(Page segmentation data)
= Beginning of Section =

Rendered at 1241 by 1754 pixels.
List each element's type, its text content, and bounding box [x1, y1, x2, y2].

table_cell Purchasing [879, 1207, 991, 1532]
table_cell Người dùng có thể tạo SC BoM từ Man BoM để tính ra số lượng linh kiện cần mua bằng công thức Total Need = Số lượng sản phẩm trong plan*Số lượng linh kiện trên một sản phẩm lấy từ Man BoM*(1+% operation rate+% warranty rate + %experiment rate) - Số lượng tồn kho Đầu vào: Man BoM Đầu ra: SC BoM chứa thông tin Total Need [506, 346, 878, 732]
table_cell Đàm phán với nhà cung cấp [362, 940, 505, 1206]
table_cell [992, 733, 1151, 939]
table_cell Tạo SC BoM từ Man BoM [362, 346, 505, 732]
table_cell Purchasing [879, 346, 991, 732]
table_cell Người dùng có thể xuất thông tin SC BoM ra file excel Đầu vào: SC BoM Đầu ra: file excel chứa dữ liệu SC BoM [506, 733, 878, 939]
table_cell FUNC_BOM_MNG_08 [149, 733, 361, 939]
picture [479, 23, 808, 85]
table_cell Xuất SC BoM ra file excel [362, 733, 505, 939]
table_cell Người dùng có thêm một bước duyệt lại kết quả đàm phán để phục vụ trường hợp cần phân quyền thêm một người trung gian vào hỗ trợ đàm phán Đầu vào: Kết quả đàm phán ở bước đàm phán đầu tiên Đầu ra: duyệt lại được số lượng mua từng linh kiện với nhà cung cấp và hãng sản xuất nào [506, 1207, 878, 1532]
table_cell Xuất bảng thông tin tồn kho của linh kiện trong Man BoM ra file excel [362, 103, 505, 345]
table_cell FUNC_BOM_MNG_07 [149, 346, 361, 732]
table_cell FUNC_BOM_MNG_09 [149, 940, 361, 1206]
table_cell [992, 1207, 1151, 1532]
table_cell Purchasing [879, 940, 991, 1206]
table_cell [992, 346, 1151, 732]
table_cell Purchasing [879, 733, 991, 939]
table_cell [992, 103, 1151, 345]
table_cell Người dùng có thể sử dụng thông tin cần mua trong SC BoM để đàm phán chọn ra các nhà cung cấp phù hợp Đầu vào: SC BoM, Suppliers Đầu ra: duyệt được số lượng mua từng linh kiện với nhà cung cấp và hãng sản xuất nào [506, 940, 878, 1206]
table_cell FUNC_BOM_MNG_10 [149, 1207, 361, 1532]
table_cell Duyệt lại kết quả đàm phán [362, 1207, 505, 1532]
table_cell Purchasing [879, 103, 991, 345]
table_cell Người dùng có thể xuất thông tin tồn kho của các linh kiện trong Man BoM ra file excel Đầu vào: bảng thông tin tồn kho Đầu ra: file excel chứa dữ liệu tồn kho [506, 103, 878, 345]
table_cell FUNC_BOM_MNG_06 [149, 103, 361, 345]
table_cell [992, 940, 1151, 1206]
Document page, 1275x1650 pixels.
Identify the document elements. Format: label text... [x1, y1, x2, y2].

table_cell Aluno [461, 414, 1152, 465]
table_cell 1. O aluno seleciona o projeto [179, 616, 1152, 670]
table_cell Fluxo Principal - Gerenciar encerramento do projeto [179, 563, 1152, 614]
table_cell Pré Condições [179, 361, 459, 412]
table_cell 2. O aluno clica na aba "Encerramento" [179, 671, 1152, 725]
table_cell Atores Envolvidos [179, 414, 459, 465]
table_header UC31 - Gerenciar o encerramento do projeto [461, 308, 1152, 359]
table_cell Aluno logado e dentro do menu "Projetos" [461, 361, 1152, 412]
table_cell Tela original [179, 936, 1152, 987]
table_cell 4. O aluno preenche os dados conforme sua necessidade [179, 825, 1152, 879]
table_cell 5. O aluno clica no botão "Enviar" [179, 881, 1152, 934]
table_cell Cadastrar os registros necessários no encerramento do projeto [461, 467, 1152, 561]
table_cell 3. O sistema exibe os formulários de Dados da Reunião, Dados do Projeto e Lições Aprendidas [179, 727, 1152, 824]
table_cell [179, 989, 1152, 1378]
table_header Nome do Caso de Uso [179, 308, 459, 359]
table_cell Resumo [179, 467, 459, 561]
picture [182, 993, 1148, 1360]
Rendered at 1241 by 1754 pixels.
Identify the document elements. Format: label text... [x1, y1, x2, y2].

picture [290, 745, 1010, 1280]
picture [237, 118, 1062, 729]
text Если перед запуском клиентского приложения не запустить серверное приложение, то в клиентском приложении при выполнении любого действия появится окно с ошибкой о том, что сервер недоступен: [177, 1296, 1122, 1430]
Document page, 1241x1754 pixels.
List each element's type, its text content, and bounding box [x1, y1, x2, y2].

= End of Section =

● Try it: Every entry above should be returned exactly as written.

● Solution to the exercise:
Rendered at 1241 by 1754 pixels.
List each element's type, its text content, and bounding box [x1, y1, x2, y2].

table_cell Purchasing [879, 1207, 991, 1532]
table_cell Người dùng có thể tạo SC BoM từ Man BoM để tính ra số lượng linh kiện cần mua bằng công thức Total Need = Số lượng sản phẩm trong plan*Số lượng linh kiện trên một sản phẩm lấy từ Man BoM*(1+% operation rate+% warranty rate + %experiment rate) - Số lượng tồn kho Đầu vào: Man BoM Đầu ra: SC BoM chứa thông tin Total Need [506, 346, 878, 732]
table_cell Đàm phán với nhà cung cấp [362, 940, 505, 1206]
table_cell [992, 733, 1151, 939]
table_cell Tạo SC BoM từ Man BoM [362, 346, 505, 732]
table_cell Purchasing [879, 346, 991, 732]
table_cell Người dùng có thể xuất thông tin SC BoM ra file excel Đầu vào: SC BoM Đầu ra: file excel chứa dữ liệu SC BoM [506, 733, 878, 939]
table_cell FUNC_BOM_MNG_08 [149, 733, 361, 939]
picture [479, 23, 808, 85]
table_cell Xuất SC BoM ra file excel [362, 733, 505, 939]
table_cell Người dùng có thêm một bước duyệt lại kết quả đàm phán để phục vụ trường hợp cần phân quyền thêm một người trung gian vào hỗ trợ đàm phán Đầu vào: Kết quả đàm phán ở bước đàm phán đầu tiên Đầu ra: duyệt lại được số lượng mua từng linh kiện với nhà cung cấp và hãng sản xuất nào [506, 1207, 878, 1532]
table_cell Xuất bảng thông tin tồn kho của linh kiện trong Man BoM ra file excel [362, 103, 505, 345]
table_cell FUNC_BOM_MNG_07 [149, 346, 361, 732]
table_cell FUNC_BOM_MNG_09 [149, 940, 361, 1206]
table_cell [992, 1207, 1151, 1532]
table_cell Purchasing [879, 940, 991, 1206]
table_cell [992, 346, 1151, 732]
table_cell Purchasing [879, 733, 991, 939]
table_cell [992, 103, 1151, 345]
table_cell Người dùng có thể sử dụng thông tin cần mua trong SC BoM để đàm phán chọn ra các nhà cung cấp phù hợp Đầu vào: SC BoM, Suppliers Đầu ra: duyệt được số lượng mua từng linh kiện với nhà cung cấp và hãng sản xuất nào [506, 940, 878, 1206]
table_cell FUNC_BOM_MNG_10 [149, 1207, 361, 1532]
table_cell Duyệt lại kết quả đàm phán [362, 1207, 505, 1532]
table_cell Purchasing [879, 103, 991, 345]
table_cell Người dùng có thể xuất thông tin tồn kho của các linh kiện trong Man BoM ra file excel Đầu vào: bảng thông tin tồn kho Đầu ra: file excel chứa dữ liệu tồn kho [506, 103, 878, 345]
table_cell FUNC_BOM_MNG_06 [149, 103, 361, 345]
table_cell [992, 940, 1151, 1206]
Document page, 1275x1650 pixels.
Identify the document elements. Format: label text... [x1, y1, x2, y2].

table_cell Aluno [461, 414, 1152, 465]
table_cell 1. O aluno seleciona o projeto [179, 616, 1152, 670]
table_cell Fluxo Principal - Gerenciar encerramento do projeto [179, 563, 1152, 614]
table_cell Pré Condições [179, 361, 459, 412]
table_cell 2. O aluno clica na aba "Encerramento" [179, 671, 1152, 725]
table_cell Atores Envolvidos [179, 414, 459, 465]
table_header UC31 - Gerenciar o encerramento do projeto [461, 308, 1152, 359]
table_cell Aluno logado e dentro do menu "Projetos" [461, 361, 1152, 412]
table_cell Tela original [179, 936, 1152, 987]
table_cell 4. O aluno preenche os dados conforme sua necessidade [179, 825, 1152, 879]
table_cell 5. O aluno clica no botão "Enviar" [179, 881, 1152, 934]
table_cell Cadastrar os registros necessários no encerramento do projeto [461, 467, 1152, 561]
table_cell 3. O sistema exibe os formulários de Dados da Reunião, Dados do Projeto e Lições Aprendidas [179, 727, 1152, 824]
table_cell [179, 989, 1152, 1378]
table_header Nome do Caso de Uso [179, 308, 459, 359]
table_cell Resumo [179, 467, 459, 561]
picture [182, 993, 1148, 1360]
Rendered at 1241 by 1754 pixels.
Identify the document elements. Format: label text... [x1, y1, x2, y2].

picture [290, 745, 1010, 1280]
picture [237, 118, 1062, 729]
text Если перед запуском клиентского приложения не запустить серверное приложение, то в клиентском приложении при выполнении любого действия появится окно с ошибкой о том, что сервер недоступен: [177, 1296, 1122, 1430]
Document page, 1241x1754 pixels.
List each element's type, its text content, and bounding box [x1, y1, x2, y2].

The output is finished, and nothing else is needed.